I calculate the month-over-month change in total nonfarm payrolls, seasonally adjusted by the 3×9 filter, for the most recent month. The corresponding data as published by the BLS are shown for comparison purposes. According to the alternative seasonal adjustment, the economy actually lost about 4,000 jobs in May, compared to the official BLS total of 38,000 gained.
Even if the traditional measure was true, not many layoffs would have driven the May number negative.
The U.S. economy may only expand between 1% and 2% this year, based on estimates from the Organization for Economic Co-operation and Development (OECD), the World Bank and the International Monetary Fund. The global economy is also suffering. In a world in which nearly ever economist claims the financial and trade ties between the nations become more liberated as time passes, trouble in China becomes trouble in the United States and European Union. And many experts believe trouble in Europe will become severe if the United Kingdom breaks away from the EU.
Chancellor George Osborne has also warned Brexit could leave British families £4,300 worse off per year, while leading economic figures including International Monetary Fund chief Christine Lagarde and Bank of England boss Mark Carney have highlighted the risks of financial instability if Britain quits the EU.
The would be an astonishing drop in purchasing power in one of the world’s largest economies, and a major trade partner with the United States. Lael Brainard, a member of the Federal Reserve’s board of governors, made a comment covered by the Financial Times:
Her words on the UK were stark. If Britain votes to leave the EU on June 23, it could deliver a shock to global markets that may reverberate to the US, Ms Brainard said at a speech at the Council on Foreign Relations in Washington, as she noted warnings by the International Monetary Fund about the risks and protracted economic uncertainty a British exit from the EU could entail.
The observation covers only a fraction of the problem.
Earnings posted for the first quarter by many large U.S. companies were dreadful. It was particularly glaring among huge retailers, a reasonable barometer of consumer activity. Forecasts for the year were weak among large companies, and weaker still among retailers. Corporations faced with 2016 prospects that are unpredictably poor often lean toward layoffs as a short-term solution to bolster numbers. Retailers are among the largest employers in that nation.

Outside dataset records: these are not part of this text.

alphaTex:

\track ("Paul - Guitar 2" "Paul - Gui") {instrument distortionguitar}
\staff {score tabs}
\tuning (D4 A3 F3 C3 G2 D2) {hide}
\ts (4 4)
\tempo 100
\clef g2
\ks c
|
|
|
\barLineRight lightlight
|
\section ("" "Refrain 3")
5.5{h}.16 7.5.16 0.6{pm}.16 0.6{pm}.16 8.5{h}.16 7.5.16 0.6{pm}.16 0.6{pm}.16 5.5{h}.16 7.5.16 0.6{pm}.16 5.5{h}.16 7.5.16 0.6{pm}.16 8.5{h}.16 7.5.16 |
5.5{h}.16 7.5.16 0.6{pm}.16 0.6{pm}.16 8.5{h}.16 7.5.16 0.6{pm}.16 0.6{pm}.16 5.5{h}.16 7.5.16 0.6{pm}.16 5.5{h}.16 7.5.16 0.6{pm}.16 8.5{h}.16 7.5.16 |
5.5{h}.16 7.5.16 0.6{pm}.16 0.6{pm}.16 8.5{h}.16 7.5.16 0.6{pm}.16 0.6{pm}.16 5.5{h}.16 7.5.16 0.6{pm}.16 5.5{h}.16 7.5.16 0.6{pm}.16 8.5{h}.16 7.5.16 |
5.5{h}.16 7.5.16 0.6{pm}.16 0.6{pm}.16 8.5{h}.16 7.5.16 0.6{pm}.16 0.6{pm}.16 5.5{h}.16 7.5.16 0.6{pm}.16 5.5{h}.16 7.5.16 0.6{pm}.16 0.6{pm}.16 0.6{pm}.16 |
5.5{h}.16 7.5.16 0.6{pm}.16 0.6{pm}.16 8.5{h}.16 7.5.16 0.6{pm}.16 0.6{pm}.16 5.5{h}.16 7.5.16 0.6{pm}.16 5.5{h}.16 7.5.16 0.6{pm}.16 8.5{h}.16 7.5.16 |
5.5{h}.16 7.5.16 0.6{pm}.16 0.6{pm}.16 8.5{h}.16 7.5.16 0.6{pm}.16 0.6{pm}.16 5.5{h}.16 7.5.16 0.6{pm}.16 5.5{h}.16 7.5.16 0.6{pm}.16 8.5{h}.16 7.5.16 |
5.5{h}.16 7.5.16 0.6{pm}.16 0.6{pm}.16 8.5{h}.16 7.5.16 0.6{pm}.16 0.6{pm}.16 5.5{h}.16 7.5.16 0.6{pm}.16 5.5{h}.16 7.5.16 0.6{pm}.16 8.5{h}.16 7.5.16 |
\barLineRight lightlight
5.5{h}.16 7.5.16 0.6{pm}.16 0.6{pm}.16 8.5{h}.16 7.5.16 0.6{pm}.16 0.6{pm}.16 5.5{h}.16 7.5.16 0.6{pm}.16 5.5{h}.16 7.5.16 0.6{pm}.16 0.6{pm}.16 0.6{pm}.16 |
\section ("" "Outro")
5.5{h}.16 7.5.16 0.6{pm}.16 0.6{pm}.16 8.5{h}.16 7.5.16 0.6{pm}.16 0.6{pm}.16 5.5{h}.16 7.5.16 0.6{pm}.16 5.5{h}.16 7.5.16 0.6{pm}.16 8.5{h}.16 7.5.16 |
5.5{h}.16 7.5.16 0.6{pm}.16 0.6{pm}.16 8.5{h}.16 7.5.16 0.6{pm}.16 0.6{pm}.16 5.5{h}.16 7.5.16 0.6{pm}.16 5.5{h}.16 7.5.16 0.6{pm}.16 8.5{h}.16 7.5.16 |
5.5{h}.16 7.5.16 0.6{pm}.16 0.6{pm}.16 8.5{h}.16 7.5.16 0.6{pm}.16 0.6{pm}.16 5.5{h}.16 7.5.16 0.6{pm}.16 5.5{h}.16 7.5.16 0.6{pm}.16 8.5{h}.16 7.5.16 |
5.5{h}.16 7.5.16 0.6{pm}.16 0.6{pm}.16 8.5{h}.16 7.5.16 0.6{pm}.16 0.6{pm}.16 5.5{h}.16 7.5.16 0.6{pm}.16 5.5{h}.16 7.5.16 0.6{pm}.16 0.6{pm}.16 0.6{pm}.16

One final economic risk this year as grown very recently. Americans used to $1.70 a gallon gasoline have needed to get used to $2.25 gas. Based on the pace of the increase in oil prices, that number could rapidly rise toward $3, just as quickly as it came down over a period of several months. People who believe gas would stay low, and adjusted the balance of their spending accordingly, will have to reset that balance again.
The U.S. economy is weaker than expected when it was healthy a year ago — weak enough to affect the jobs market considerably.